There are about 10 other people at the campground tonight; it is very quiet and a lovely spot.
 We got site #59 which is right next to the West Canada Creek.  There was a big rainstorm last night so the ground is still a bit damp (is an ankle deep puddle damp?).  But with trees and the pretty stream behind us, it is a very nice spot to spend the night. 

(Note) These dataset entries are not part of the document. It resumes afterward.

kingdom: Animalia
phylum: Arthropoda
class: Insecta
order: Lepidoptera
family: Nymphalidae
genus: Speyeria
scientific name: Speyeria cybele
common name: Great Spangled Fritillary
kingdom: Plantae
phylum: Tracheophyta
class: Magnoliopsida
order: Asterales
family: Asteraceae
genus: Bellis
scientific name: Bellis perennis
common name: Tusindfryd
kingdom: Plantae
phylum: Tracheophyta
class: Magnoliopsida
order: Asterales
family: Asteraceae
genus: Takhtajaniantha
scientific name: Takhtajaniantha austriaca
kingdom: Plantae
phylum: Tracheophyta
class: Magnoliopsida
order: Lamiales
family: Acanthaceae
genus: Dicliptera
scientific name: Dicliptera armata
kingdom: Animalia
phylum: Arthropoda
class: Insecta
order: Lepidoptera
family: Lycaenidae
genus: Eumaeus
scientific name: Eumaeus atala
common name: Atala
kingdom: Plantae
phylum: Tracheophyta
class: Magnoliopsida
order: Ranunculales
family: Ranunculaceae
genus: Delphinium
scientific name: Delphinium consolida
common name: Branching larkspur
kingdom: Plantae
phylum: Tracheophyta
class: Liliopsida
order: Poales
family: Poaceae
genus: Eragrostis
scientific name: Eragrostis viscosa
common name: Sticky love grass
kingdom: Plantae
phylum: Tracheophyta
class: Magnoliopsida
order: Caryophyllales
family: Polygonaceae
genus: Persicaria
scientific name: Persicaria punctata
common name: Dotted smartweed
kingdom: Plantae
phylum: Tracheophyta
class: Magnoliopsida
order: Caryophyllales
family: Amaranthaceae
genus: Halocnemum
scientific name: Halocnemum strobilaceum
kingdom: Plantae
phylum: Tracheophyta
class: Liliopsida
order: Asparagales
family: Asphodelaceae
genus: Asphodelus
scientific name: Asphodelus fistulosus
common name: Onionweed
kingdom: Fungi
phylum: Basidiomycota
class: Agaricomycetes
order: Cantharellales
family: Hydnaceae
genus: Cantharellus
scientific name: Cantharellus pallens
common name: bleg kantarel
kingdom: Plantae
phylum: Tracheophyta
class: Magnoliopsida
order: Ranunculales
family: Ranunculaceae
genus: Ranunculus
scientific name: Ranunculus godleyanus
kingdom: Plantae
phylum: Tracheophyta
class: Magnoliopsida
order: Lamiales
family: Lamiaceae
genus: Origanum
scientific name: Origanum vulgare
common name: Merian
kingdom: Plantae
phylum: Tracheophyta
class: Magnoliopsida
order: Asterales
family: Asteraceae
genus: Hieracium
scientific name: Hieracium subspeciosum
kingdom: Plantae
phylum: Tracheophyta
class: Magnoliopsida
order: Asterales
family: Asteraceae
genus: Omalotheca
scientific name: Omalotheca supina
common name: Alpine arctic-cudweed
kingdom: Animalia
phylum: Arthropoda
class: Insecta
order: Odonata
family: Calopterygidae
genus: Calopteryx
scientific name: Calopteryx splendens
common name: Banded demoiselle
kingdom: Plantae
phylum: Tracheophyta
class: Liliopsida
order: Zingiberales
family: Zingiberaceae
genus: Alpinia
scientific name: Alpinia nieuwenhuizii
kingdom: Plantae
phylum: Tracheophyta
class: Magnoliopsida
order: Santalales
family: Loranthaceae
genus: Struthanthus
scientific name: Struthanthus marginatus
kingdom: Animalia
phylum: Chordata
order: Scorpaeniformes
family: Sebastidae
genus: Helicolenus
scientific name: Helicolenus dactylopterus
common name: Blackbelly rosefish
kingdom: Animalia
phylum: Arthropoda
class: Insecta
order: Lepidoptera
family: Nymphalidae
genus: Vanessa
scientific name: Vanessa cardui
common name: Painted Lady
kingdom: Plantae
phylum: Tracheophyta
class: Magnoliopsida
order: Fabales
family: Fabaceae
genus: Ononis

 This is the view from our rear window.  Per Wikipedia:  The West Canada Creek got its name from being the western boundary of Sir William Johnson's Royal Land Grant, and because the Iriquois word for village is "Kanata" or Canada. Following the Revolutionary war, Arthur Noble II purchased some 80,000 acres (320 km2) in the present town of Ohio, and called it "Nobleboro", a vast wilderness empire for that time in history. He also founded Nobleboro, Maine on land he inherited from his father. The timber, fish, and game of the area have been exploited for centuries.
Per Sandy:  Even though he looks like a crusty old curmudgeon and I seldom manage to snap a picture with him smiling, he is having a great day. 


  1. LOL Love it Sandy!

    The car will run on diesel ( a little rough, and might need a bottle of "conditioner")...and you are right, a diesel engine will get too hot running on gasoline. I had a diesel Mercedes that an attendant filled with gasoline. I refused to move it and insisted they have it drained. The owner of the gas station was not happy with me.

    Safe journey!


  2. Well new friends I'm off in the other direction (that would be Newfoundland) so I'll be sending you positive westward thoughts! Let me know if you make it to Vancouver-AS you might imagine, I have friends the blog! Deborah

  3. Sandy, I just saw that you have a blog, I'll be reading and keeping up with you in your travels, what a great trip. Have a wonderful time and keep safe.

    1. Linda, I am so glad that you are reading. I'm sure that you've had many fun times in your High Country.